Texte fourni:
------------------------------------------------------------
Elle se souvenait pas de sa journée précédente ni de qui elle avait vu la veille, mais elle savait qu’elle avait tellement mal parlé à Christine qu’elle lui devait des excuses.


Ç’aurait été tellement plus simple si elle avait été juste une connasse. Elle était tellement, tellement plus complexe que ça.


Il y a deux ans, à l’hôpital encore, où elle se remettait de ce coma qui aurait dû l’emporter, je me revois masser ses mains recroquevillées avec la crème hydratante qu’elle aimait bien, parce que ça sentait bon. C’est une des seules choses que je sache à propos de ma mère. Qu’elle aimait bien l’odeur de la crème pour les mains. Elle a jamais parlé de ses sentiments. Je ne sais pas pourquoi elle haïssait sa mère. Je ne sais pas ce qu’elle a pensé quand elle a compris que son père l’avait enlevée à l’âge de quatre ans, avec sa sœur, pour l’élever aux Pays-Bas tandis que sa mère et son frère demeuraient en Suède sans savoir où elles étaient (je sais, on dirait un fake.)
------------------------------------------------------------
Données fournies:
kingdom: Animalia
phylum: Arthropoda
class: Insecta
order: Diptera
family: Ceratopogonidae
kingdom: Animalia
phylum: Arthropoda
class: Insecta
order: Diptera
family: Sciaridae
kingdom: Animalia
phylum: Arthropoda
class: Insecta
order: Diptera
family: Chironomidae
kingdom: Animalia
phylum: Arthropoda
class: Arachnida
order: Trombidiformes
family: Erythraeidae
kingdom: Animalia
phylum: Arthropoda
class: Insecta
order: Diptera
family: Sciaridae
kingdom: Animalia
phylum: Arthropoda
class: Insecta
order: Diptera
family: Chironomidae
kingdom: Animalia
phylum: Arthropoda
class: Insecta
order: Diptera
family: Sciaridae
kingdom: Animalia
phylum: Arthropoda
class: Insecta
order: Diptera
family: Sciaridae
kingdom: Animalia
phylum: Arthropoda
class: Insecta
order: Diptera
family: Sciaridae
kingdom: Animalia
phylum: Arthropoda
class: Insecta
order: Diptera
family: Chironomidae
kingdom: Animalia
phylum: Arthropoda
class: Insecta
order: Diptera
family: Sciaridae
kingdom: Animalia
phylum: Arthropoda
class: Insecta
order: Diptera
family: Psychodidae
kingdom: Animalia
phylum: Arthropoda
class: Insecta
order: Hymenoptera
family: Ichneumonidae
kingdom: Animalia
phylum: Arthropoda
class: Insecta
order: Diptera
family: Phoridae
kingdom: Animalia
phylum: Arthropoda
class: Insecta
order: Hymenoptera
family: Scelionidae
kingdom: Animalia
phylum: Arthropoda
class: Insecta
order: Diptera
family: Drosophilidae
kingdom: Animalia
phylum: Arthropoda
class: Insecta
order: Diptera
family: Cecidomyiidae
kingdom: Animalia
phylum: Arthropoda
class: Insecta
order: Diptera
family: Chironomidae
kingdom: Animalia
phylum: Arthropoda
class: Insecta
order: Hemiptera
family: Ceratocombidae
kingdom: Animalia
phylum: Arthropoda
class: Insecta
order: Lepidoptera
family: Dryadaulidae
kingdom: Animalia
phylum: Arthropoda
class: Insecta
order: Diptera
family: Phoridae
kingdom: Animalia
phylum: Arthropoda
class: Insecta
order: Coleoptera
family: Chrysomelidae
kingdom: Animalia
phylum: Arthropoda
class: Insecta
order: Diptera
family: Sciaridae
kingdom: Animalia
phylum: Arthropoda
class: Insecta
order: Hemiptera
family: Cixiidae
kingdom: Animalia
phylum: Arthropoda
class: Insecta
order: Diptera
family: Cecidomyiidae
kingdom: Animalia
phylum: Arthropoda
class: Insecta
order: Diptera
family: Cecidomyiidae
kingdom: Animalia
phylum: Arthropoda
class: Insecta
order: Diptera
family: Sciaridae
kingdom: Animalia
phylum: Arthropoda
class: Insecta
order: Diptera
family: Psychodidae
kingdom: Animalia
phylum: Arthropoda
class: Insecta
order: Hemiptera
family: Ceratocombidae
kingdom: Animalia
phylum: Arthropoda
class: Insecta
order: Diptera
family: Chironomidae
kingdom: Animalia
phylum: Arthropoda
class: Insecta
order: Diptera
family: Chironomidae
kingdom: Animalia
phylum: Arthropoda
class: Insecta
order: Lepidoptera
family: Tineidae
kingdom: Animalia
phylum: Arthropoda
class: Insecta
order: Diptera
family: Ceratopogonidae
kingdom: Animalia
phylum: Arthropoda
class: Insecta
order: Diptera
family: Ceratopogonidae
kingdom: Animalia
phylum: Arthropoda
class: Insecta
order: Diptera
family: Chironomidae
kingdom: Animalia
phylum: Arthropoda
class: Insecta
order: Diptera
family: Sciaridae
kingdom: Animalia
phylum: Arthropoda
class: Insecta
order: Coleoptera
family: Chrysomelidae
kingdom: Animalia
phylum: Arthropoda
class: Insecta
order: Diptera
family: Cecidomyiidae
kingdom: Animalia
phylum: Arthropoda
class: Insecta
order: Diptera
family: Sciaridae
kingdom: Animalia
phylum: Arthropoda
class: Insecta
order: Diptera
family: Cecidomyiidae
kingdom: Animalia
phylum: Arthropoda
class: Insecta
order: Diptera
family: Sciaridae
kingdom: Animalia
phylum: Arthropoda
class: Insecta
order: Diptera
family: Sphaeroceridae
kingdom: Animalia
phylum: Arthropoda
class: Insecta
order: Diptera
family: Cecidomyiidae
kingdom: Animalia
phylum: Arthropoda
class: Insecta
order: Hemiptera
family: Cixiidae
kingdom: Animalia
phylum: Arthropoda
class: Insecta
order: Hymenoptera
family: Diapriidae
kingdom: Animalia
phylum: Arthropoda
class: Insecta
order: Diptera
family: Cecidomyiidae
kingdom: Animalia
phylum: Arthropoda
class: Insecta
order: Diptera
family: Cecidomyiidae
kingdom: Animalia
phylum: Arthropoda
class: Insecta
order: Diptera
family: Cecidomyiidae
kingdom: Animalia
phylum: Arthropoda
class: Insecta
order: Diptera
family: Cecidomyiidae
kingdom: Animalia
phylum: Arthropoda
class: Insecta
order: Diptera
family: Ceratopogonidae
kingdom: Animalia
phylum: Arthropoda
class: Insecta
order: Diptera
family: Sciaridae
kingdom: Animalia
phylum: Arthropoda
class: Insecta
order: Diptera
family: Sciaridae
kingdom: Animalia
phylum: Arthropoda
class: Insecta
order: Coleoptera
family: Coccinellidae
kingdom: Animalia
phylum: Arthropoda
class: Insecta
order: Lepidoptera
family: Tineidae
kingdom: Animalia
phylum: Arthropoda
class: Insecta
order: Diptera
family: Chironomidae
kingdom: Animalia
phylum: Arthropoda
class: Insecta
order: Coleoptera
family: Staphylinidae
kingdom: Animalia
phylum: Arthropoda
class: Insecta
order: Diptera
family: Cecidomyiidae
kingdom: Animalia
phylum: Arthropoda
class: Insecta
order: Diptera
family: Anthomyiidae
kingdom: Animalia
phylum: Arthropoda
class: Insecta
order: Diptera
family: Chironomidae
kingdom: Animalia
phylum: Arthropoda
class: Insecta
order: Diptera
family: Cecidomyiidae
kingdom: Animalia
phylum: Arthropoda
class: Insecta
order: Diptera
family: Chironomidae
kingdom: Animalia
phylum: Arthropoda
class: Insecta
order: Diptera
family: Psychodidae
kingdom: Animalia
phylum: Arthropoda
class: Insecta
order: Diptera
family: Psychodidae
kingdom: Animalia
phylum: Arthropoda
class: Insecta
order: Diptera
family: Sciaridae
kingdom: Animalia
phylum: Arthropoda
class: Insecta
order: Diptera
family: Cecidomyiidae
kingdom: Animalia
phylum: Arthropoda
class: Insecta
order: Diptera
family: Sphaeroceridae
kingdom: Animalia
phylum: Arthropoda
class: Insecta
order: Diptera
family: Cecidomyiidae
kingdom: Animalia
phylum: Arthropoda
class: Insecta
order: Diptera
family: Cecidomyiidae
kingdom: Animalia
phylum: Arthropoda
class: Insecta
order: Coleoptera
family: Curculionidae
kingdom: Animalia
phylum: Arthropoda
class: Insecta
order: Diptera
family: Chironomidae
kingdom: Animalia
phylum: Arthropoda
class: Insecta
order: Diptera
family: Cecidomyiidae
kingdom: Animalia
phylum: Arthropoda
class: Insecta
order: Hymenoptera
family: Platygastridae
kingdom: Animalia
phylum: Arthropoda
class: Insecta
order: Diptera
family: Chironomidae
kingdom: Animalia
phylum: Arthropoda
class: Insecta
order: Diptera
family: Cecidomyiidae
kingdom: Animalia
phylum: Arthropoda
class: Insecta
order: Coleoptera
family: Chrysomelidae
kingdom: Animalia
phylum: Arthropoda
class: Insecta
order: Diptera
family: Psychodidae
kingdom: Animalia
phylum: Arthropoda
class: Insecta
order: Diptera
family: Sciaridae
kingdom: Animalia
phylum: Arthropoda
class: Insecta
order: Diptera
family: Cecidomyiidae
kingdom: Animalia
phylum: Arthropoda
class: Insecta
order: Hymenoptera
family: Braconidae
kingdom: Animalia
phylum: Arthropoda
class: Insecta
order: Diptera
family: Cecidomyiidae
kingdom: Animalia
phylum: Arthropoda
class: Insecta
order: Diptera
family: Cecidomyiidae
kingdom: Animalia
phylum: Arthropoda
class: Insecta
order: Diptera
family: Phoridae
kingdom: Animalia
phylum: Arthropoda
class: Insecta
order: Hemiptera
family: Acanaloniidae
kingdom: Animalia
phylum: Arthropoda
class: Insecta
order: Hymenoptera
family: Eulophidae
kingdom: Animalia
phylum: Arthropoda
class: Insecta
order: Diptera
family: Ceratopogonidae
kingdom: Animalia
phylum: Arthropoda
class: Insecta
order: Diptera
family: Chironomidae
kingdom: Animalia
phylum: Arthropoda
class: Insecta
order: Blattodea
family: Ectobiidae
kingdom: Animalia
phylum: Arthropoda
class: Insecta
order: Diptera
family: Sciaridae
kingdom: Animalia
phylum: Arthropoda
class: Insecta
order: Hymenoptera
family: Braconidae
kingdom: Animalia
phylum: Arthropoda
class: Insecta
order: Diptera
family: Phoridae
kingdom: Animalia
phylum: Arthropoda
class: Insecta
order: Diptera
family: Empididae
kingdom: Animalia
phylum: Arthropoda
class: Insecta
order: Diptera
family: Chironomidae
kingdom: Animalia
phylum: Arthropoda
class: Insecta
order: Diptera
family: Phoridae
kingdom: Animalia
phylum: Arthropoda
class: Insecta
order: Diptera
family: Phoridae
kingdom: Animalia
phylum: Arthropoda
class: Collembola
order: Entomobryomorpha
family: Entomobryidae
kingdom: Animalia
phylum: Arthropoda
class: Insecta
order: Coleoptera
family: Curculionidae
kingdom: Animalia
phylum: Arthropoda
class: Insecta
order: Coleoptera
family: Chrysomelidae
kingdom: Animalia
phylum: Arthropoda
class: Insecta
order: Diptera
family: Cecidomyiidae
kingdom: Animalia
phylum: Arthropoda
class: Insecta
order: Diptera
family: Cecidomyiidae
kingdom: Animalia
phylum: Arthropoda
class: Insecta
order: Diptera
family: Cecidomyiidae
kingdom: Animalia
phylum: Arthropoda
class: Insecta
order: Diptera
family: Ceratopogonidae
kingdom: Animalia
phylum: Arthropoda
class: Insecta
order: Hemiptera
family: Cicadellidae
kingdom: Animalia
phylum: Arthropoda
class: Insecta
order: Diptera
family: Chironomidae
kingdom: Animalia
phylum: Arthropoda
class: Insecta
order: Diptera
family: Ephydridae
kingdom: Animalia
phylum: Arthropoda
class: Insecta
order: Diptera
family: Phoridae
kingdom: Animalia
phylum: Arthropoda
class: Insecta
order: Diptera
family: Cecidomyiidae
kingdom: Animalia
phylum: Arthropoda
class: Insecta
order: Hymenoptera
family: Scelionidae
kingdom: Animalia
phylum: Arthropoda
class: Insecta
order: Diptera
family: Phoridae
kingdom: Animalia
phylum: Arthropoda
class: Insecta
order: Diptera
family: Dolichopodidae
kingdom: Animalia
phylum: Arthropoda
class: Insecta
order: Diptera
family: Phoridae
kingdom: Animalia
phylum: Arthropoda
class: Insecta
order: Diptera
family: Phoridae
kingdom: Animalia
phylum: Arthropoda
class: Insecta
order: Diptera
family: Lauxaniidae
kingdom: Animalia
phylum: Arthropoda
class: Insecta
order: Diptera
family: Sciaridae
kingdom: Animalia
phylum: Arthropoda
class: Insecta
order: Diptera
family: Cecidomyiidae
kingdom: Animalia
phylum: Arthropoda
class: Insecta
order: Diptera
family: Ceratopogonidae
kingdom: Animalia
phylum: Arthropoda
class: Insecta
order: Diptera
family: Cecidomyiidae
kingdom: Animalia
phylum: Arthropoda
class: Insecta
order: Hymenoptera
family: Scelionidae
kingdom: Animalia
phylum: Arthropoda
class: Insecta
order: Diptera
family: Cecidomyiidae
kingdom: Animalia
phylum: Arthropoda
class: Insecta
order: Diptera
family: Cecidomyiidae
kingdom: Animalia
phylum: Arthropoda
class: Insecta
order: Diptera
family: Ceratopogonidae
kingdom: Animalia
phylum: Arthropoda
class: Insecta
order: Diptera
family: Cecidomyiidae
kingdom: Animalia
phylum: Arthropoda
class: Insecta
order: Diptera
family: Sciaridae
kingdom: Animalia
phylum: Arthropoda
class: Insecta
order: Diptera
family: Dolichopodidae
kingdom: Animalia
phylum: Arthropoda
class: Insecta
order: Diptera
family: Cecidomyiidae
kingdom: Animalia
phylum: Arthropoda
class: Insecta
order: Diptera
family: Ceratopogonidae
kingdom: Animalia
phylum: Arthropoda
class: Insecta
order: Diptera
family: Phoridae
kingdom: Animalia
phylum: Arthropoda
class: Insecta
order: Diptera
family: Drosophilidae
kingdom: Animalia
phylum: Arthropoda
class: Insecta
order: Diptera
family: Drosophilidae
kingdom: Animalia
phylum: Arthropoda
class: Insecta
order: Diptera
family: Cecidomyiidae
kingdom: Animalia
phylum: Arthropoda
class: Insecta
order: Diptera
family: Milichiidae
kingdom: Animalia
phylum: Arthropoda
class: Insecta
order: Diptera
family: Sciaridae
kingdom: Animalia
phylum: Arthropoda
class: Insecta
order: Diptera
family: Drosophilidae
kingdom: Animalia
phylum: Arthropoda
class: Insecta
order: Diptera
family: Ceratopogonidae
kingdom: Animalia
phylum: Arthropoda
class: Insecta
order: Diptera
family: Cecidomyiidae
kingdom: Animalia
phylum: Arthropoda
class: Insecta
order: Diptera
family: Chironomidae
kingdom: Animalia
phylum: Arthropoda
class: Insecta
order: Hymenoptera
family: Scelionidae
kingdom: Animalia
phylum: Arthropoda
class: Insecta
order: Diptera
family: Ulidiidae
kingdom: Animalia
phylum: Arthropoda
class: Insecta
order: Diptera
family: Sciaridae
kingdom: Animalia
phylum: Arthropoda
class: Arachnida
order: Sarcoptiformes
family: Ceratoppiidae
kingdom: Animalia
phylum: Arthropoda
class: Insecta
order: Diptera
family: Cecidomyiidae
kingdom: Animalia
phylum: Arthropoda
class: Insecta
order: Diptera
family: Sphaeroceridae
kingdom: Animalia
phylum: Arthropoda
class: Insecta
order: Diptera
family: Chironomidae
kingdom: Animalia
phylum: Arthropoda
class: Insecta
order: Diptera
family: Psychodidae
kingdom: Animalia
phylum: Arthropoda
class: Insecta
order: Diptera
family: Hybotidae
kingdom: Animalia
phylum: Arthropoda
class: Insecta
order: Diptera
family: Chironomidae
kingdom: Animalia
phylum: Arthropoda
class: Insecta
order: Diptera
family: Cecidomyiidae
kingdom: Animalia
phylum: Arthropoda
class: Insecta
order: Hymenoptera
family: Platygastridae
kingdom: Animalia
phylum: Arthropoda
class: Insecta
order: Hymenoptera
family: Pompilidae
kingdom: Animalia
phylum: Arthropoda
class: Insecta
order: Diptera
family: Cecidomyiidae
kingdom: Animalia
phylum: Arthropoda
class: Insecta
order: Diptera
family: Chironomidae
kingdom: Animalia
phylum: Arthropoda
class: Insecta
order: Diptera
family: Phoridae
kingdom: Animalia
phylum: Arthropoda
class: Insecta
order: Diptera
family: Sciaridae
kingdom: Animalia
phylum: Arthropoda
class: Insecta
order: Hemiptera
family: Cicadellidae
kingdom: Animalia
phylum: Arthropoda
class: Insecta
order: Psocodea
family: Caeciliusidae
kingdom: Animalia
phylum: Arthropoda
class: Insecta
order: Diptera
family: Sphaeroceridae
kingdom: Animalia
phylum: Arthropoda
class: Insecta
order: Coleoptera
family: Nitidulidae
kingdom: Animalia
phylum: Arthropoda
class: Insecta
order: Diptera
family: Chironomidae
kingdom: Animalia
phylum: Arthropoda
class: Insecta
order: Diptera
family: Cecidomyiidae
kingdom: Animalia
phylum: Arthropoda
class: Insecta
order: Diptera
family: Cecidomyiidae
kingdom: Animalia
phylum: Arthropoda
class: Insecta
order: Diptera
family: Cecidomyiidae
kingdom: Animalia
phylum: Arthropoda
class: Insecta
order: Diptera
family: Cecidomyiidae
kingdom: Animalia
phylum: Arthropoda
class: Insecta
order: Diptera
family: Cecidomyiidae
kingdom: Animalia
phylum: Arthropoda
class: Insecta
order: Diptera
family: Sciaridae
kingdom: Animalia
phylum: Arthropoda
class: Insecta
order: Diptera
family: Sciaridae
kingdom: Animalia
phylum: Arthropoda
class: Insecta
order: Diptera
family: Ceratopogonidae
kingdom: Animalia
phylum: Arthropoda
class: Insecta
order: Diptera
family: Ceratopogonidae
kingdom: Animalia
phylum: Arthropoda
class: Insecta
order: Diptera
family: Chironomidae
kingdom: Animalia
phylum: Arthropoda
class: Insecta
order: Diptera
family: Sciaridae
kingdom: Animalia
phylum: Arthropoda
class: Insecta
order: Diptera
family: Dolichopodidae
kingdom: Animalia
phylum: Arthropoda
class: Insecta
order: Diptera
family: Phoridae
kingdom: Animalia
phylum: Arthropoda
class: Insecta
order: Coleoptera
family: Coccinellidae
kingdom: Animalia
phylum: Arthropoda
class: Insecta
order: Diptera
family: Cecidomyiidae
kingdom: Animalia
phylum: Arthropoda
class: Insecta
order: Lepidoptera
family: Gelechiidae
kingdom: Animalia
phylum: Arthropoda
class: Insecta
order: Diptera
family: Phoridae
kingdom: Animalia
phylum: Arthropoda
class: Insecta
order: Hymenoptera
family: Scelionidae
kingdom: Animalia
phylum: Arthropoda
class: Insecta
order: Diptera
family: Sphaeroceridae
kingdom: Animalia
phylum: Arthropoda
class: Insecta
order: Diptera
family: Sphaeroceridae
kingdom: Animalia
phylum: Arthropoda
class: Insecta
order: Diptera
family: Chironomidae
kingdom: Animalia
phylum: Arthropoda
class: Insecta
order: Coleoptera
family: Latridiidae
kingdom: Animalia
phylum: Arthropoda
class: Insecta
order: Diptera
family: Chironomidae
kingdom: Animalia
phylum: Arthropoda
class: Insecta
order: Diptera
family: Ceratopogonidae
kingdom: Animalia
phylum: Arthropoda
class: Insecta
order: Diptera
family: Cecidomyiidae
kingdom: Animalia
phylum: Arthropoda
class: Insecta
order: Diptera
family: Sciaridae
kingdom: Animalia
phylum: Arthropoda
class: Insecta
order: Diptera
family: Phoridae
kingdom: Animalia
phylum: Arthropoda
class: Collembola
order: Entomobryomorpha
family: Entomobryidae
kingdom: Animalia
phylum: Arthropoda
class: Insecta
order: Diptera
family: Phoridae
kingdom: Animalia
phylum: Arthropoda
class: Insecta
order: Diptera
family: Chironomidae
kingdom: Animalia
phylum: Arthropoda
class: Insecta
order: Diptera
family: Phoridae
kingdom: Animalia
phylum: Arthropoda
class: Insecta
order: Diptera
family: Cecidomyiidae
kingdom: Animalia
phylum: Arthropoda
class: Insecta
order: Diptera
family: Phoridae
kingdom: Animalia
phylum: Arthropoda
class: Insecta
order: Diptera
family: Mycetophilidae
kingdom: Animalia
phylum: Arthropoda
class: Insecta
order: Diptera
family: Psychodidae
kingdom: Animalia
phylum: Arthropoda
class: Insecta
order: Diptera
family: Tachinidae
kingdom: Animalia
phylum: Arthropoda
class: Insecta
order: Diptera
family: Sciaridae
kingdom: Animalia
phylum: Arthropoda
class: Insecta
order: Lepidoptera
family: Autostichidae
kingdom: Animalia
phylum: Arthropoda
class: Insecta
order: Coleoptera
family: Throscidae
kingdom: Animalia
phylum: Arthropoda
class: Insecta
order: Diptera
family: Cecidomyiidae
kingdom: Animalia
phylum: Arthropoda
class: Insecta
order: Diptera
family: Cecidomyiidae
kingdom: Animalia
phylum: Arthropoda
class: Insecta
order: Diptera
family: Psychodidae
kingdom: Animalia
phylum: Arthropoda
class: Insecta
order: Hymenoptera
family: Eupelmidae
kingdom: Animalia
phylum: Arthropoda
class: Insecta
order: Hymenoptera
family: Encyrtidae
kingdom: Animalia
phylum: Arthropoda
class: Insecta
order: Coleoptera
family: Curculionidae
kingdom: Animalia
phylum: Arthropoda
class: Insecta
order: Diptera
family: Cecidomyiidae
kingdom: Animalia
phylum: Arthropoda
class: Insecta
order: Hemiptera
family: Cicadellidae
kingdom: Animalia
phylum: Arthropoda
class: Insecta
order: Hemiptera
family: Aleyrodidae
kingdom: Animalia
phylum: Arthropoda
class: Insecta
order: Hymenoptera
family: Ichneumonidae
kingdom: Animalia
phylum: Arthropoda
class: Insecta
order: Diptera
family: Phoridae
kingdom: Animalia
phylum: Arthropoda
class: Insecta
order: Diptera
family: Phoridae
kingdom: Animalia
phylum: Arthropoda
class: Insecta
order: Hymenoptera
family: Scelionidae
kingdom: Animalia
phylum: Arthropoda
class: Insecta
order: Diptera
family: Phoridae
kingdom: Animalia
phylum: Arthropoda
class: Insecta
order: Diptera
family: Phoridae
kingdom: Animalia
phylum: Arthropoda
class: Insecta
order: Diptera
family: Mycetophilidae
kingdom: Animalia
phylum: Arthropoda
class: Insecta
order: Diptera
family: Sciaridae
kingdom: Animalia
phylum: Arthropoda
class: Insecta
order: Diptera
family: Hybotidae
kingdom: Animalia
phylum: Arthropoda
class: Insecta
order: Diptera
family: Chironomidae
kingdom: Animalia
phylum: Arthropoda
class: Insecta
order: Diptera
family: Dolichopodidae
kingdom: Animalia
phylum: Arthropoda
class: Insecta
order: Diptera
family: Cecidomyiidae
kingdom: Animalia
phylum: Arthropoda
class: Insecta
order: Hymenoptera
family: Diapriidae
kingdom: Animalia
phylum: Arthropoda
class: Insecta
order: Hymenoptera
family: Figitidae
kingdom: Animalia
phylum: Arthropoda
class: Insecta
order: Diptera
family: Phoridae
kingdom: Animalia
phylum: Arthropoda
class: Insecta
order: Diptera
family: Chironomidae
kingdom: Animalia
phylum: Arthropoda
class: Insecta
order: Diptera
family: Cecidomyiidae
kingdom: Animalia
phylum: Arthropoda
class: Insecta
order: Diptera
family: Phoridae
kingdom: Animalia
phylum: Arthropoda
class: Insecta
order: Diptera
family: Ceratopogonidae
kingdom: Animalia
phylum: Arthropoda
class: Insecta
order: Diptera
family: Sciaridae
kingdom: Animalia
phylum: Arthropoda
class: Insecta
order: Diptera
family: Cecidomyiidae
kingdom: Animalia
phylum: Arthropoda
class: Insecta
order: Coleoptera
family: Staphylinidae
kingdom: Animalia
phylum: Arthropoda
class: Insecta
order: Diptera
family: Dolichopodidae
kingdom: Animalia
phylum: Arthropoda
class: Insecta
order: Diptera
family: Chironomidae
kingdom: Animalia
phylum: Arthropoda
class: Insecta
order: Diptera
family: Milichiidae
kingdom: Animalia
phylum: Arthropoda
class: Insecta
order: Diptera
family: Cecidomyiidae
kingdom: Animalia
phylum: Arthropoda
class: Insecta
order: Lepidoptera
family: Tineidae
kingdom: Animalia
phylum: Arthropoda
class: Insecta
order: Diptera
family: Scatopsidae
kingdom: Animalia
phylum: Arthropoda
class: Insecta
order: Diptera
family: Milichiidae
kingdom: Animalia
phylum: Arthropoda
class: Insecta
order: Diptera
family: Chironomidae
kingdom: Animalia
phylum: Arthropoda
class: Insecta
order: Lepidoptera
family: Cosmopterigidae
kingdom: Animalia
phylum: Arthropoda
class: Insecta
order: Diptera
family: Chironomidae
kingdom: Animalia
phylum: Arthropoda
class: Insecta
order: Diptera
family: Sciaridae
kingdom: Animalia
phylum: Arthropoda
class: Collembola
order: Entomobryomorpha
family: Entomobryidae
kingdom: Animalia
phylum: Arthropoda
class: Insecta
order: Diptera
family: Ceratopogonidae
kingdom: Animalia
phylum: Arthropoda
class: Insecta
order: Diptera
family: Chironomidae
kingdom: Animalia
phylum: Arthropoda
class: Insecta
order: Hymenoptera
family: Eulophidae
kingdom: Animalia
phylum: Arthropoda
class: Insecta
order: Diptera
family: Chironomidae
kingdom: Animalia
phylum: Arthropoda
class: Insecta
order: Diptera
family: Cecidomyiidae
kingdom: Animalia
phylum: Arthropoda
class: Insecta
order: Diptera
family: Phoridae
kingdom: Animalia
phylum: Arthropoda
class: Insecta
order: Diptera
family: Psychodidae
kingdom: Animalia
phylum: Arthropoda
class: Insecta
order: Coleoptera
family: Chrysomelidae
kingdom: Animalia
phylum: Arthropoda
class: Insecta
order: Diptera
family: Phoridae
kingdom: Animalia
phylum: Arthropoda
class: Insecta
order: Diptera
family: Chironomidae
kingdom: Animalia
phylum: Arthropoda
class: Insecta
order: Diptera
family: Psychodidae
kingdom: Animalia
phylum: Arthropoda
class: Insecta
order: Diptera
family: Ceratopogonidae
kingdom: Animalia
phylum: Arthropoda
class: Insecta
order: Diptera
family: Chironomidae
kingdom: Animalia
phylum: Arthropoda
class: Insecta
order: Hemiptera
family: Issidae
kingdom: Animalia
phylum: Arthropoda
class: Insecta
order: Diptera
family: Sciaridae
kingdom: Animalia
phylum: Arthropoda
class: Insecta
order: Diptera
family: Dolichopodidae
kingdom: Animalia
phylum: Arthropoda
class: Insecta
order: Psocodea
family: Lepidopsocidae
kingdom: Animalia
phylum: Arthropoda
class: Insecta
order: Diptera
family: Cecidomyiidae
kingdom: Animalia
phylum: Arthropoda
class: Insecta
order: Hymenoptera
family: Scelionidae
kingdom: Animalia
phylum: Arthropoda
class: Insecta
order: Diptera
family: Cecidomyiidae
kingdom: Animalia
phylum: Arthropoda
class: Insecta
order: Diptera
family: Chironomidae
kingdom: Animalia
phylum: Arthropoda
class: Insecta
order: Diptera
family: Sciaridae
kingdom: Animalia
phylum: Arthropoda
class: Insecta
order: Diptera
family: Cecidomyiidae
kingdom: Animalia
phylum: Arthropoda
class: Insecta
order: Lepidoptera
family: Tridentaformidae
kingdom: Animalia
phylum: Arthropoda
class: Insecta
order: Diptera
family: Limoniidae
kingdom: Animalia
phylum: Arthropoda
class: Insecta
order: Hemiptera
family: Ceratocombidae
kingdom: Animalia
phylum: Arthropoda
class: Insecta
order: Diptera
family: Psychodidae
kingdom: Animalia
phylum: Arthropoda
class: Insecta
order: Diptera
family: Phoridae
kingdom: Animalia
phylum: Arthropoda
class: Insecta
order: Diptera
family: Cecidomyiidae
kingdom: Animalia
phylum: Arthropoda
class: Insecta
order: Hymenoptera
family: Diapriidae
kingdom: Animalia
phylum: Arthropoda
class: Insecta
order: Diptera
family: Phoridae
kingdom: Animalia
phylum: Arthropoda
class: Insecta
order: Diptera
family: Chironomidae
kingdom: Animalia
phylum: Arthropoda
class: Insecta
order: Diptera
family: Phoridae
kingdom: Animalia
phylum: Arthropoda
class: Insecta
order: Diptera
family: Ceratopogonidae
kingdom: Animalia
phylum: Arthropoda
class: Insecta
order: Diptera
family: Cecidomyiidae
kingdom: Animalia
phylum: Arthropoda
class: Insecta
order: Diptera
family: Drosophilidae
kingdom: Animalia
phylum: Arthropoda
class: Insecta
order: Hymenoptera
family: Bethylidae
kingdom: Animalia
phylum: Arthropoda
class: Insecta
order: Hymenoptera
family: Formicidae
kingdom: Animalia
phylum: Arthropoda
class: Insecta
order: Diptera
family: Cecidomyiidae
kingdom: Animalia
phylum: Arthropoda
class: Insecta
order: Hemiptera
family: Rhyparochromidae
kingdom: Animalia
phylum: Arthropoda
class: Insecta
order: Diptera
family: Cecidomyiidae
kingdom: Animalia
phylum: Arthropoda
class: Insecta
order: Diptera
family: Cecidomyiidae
------------------------------------------------------------
Liste des tâches:
A. Relevez tous les noms propres qui figurent dans le texte fourni.
B. Prolongez le récit consacré à la mère à partir de sa dernière phrase.

Résultats finaux:
A. Christine, Pays-Bas, Suède

B.
J’étais persuadée que je ne dirais pas un mot, rapport entre autres à ma phobie de l’émotion rendue publique, et j’ai fini par écrire un texte. En mourant, maman m’a offert l’opportunité de dire tout ce que j’ai gardé pendant toutes ces années.

Y’a tellement de portes qui s’ouvrent. Comme si tant qu’elle était en vie je pouvais pas parler. Comme si sa mort m’offrait la légitimité de dire ce que j’ai ressenti. Avant, je croyais que j’avais pas le droit de me plaindre, parce que plein de gens souffraient. Sa crémation me donne le droit de hurler. Ma mère est morte : personne dehors ne me reniera le droit de souffrir. J’ai enfin obtenu le droit, la légitimité de péter une pile.


J’ai eu mal, putain. C’est normal, d’enterrer ses parents. Ça fait au moins vingt ans que j’ai enterré ma mère. Ça fait au moins vingt ans que je la vois crever. Toute ma vie, elle s’est construite autour de ma peine et de ma haine. J’ai toujours eu l’impression d’être cassée sans aucune raison. J’oserais jamais passer ça à son enterrement, mais une des chansons qui m’a le plus fait penser à maman ces dernières années, c’est Illusion.

Being like you are, well, this is something else
Who would comprehend ?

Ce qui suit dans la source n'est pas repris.